◆ Selected excerpt:
***
Approach#2: Using DFS Algorithm with Priority Queue

This Approach builds a graph from the given edges, then performs a DFS traversal starting from node 1 using a priority queue to keep track of the lexicographically smallest path. The resulting path is returned as a list.

Algorithm

1. Build the adjacency list of the graph using the given edges.
2. Start the DFS from node 1 and push it into a priority queue.
3. While the priority queue is not empty, pop the node with the smallest value and visit it.
4. For each unvisited neighbor of the current node, push it into the priority queue.
5. Repeat steps 3-4 until all nodes are visited.

C++

#include<bits/stdc++.h>
using namespace std;
 
vector<vector<int>> build_graph(vector<vector<int>>& edges) {
    vector<vector<int>> graph(edges.size() + 1);
    for (auto& edge : edges) {
        graph[edge[0]].push_back(edge[1]);
        graph[edge[1]].push_back(edge[0]);
    }
    return graph;
}
 
vector<int> dfs(vector<vector<int>>& graph, int start) {
    set<int> visited;
    priority_queue<int, vector<int>, greater<int>> pq;
    vector<int> result;
    pq.push(start);
    while (!pq.empty()) {
        int node = pq.top();
        pq.pop();
        if (visited.count(node)) {
            continue;
        }
        visited.insert(node);
        result.push_back(node);
        for (auto& neighbor : graph[node]) {
            if (!visited.count(neighbor)) {
                pq.push(neighbor);
            }
        }
    }
    return result;
}
 
vector<int> lex_smallest_dfs(int n, int m, vector<vector<int>>& edges) {
    auto graph = build_graph(edges);
    return dfs(graph, 1);
}
 
int main() {
    int n = 5;
    int m = 5;
    vector<vector<int>> edges{{1, 4}, {3, 4}, {5, 4}, {3, 2}, {1, 5}};
    auto result = lex_smallest_dfs(n, m, edges);
    for (auto& node : result) {
        cout << node << " ";
    }
    cout << endl;
    return 0;
}
// This code is contributed by Prajwal Kandekar

Java

import java.util.*;
 
public class Main {
  public static List<List<Integer> >
    buildGraph(List<List<Integer> > edges)
***
◆ Extracted material:
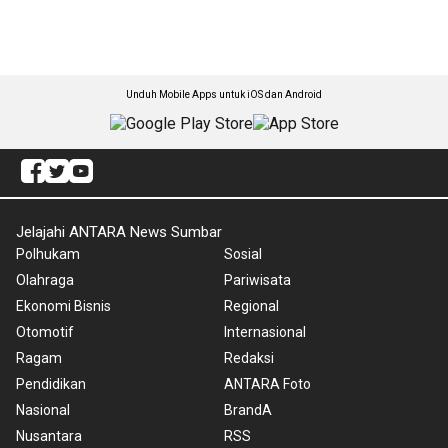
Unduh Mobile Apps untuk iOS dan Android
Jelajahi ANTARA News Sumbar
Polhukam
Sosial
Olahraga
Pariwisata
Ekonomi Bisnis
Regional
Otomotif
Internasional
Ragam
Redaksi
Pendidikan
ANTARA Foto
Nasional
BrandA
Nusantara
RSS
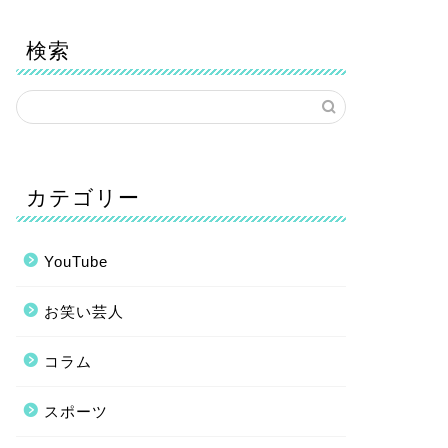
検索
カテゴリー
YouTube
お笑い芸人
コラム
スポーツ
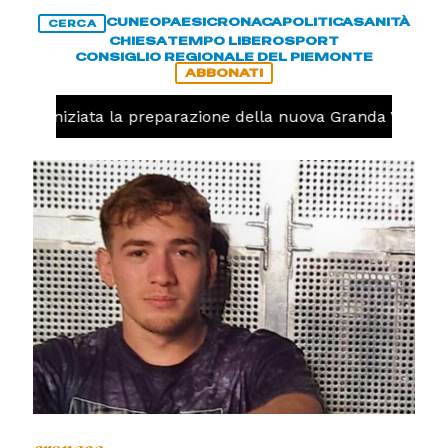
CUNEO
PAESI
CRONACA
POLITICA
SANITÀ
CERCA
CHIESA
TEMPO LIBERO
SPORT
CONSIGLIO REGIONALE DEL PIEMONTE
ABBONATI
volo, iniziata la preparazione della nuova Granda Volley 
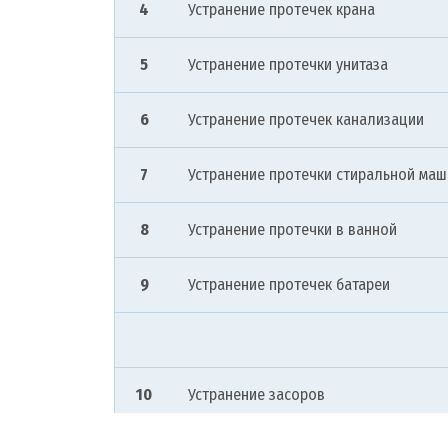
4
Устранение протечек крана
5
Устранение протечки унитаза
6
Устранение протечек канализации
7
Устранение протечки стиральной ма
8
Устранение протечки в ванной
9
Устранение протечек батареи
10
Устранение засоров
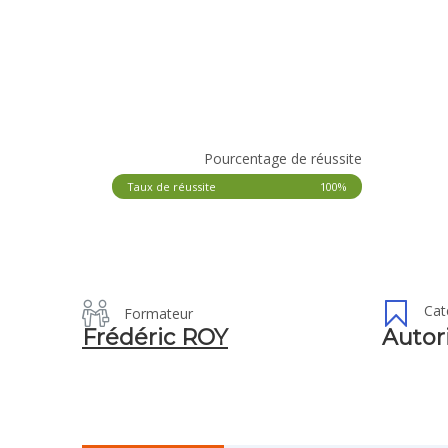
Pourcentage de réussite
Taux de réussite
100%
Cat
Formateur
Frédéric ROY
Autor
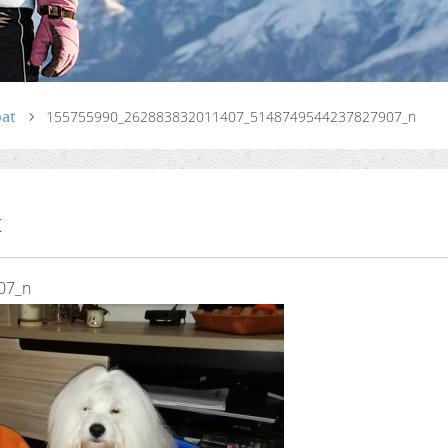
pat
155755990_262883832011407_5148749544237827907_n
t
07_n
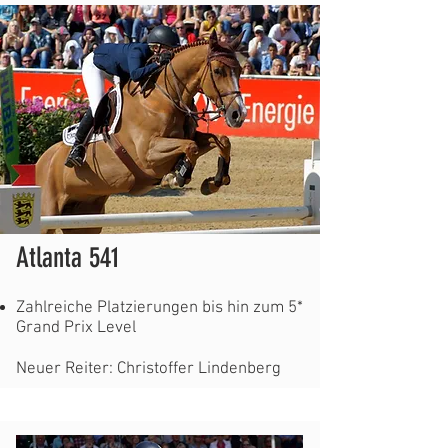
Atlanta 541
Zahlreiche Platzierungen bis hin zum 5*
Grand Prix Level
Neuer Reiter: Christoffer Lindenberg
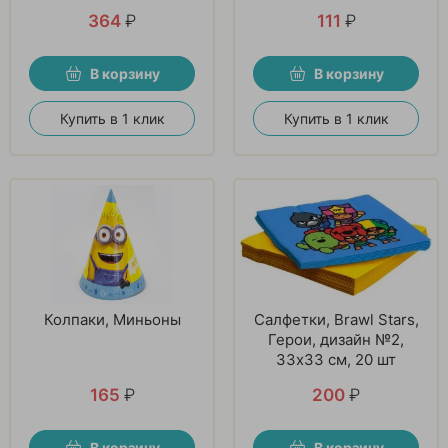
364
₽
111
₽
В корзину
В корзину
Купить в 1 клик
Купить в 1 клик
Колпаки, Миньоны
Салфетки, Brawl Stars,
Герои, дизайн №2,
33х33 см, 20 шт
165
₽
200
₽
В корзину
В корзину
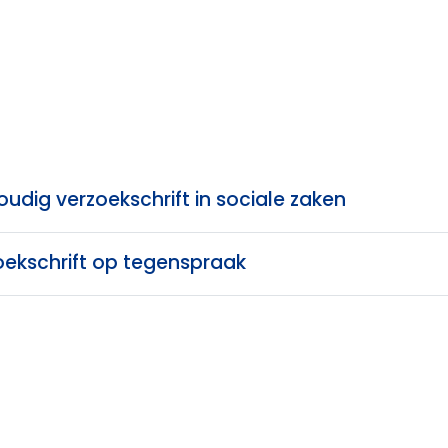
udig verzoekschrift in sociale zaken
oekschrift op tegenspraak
***
◆ Activities:
1. In the excerpt on DFS with a priority queue, which structure does the C++ dfs function use to record visited nodes?
2. Continue the excerpt on DFS with a priority queue from the point where it stops.
The data have nothing to do with the excerpt on DFS with a priority queue.

◆ Your written answers:
1. A set of integers.

2.
  {
    List<List<Integer> > graph
      = new ArrayList<>(edges.size() + 1);
    for (int i = 0; i < edges.size() + 1; i++) {
      graph.add(new ArrayList<Integer>());
    }
    for (List<Integer> edge : edges) {
      int u = edge.get(0);
      int v = edge.get(1);
      graph.get(u).add(v);
      graph.get(v).add(u);
    }
    return graph;
  }
 
  public static List<Integer>
    dfs(List<List<Integer> > graph, int start)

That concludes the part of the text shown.